---- Dataset entries
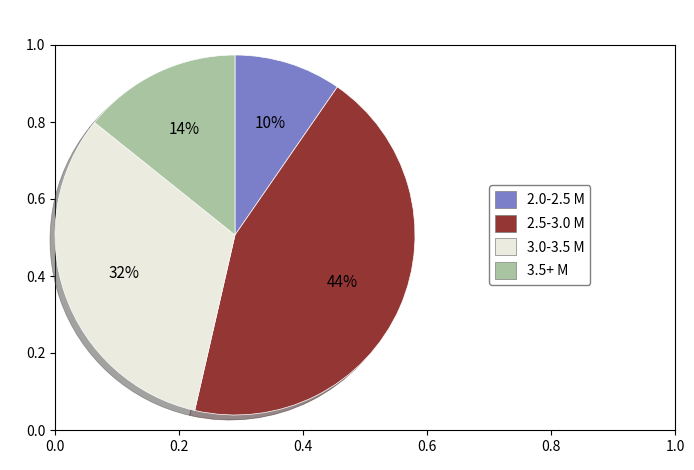

Is there a majority slice in this chart?

No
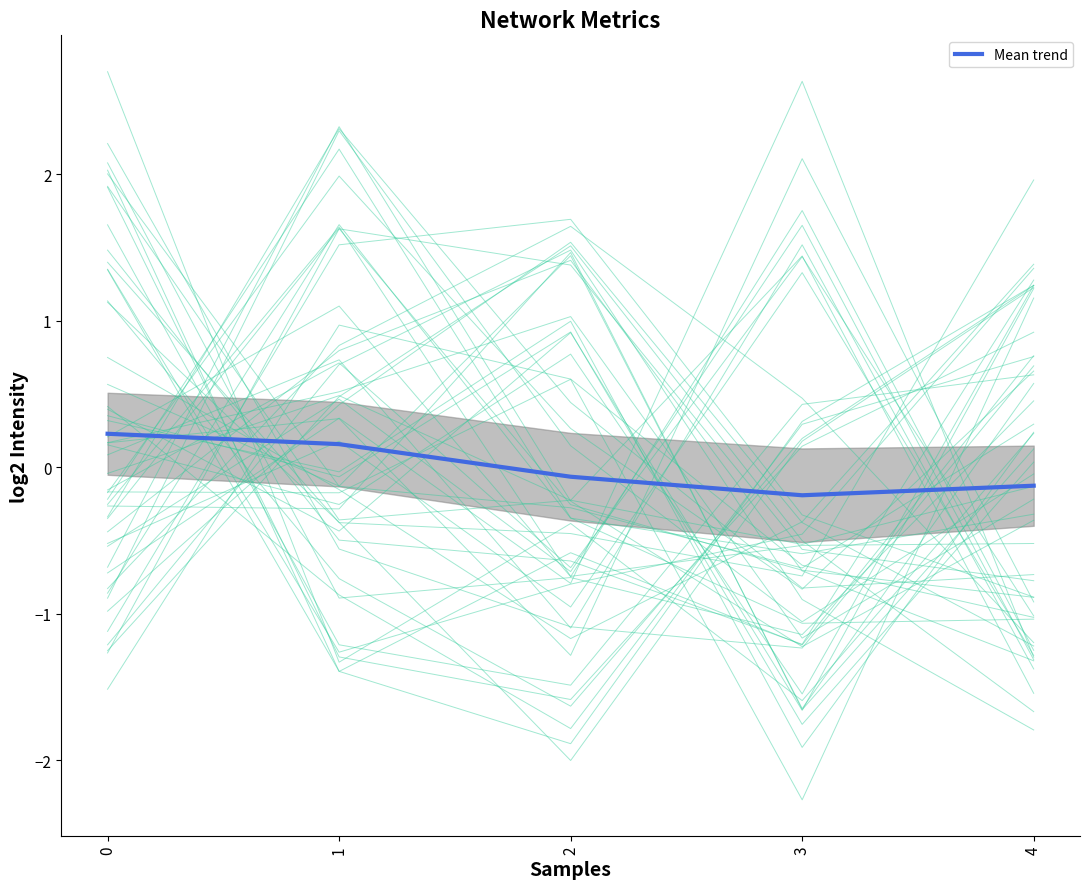

Where is the first local minimum?

3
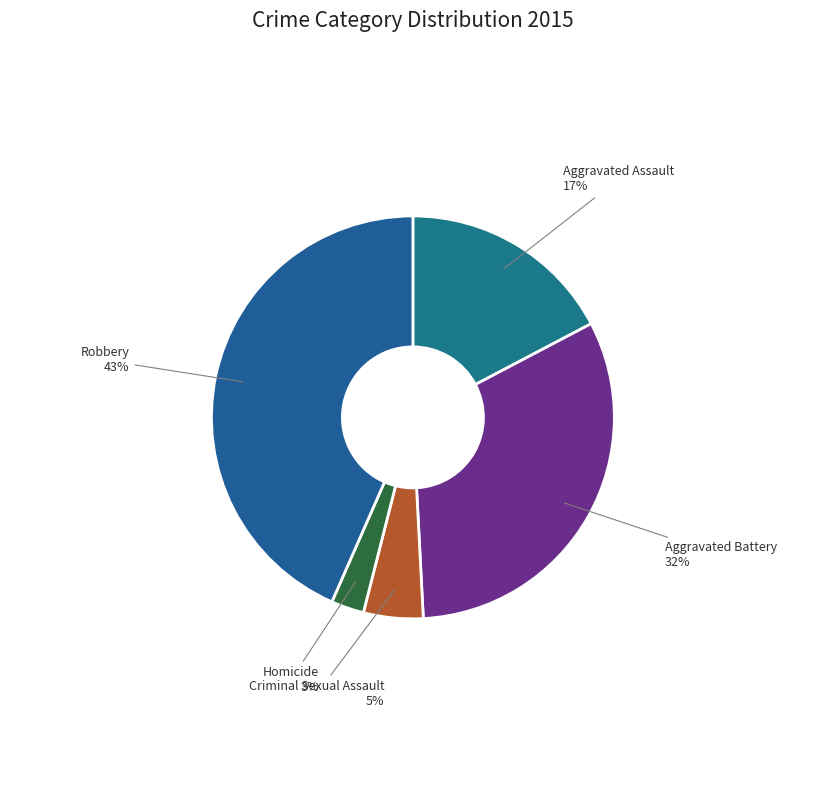

Is it true that Aggravated Assault is 17% of the pie?

True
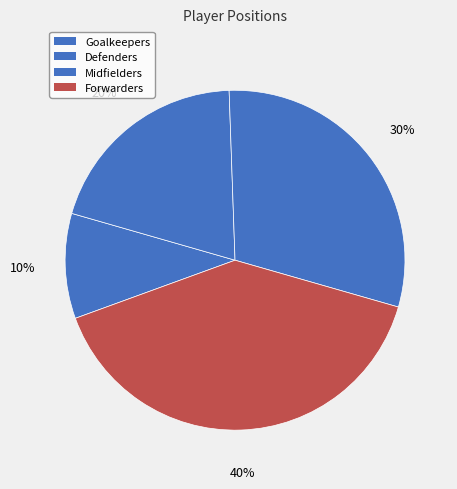

How many slices are in this pie chart?

4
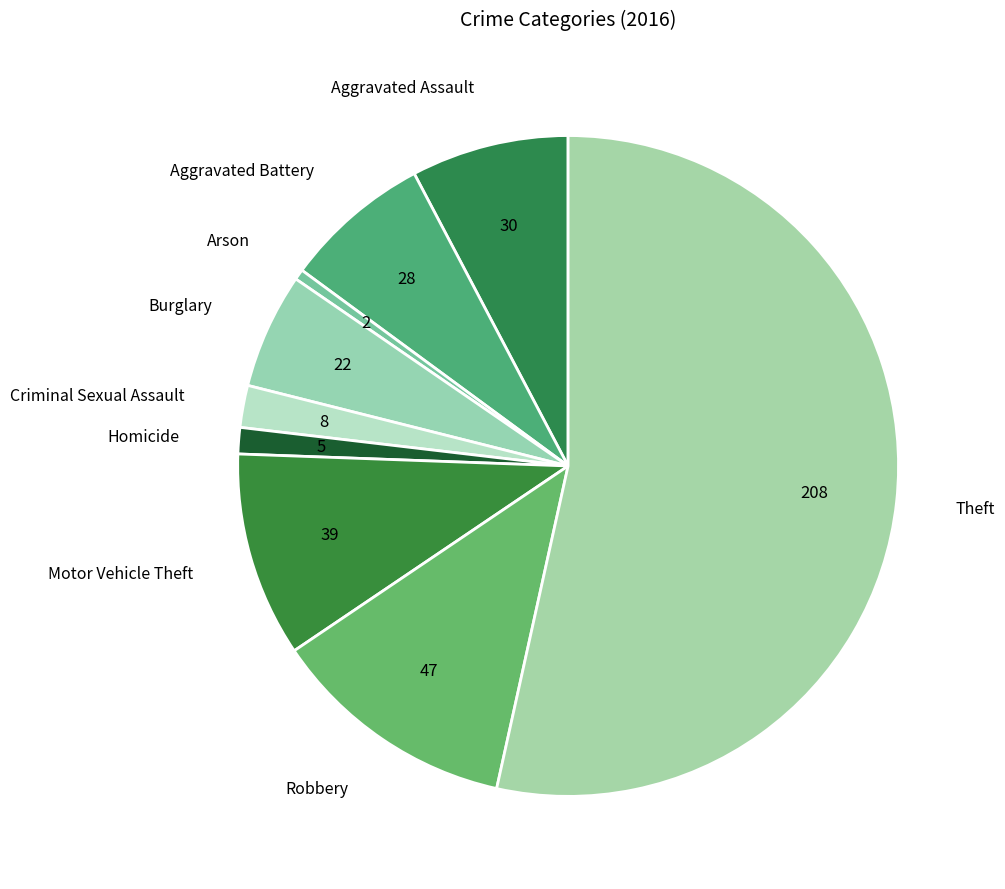

How many segments does this pie chart have?

9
--------
:: Exercise goal ::
Please return the rows verbatim, starting at the line that contains "Is it true that" and ending at the last of the rows, with the pictures left out.

:: Your solution ::
Is it true that Aggravated Assault is 17% of the pie?

True

How many slices are in this pie chart?

4

How many segments does this pie chart have?

9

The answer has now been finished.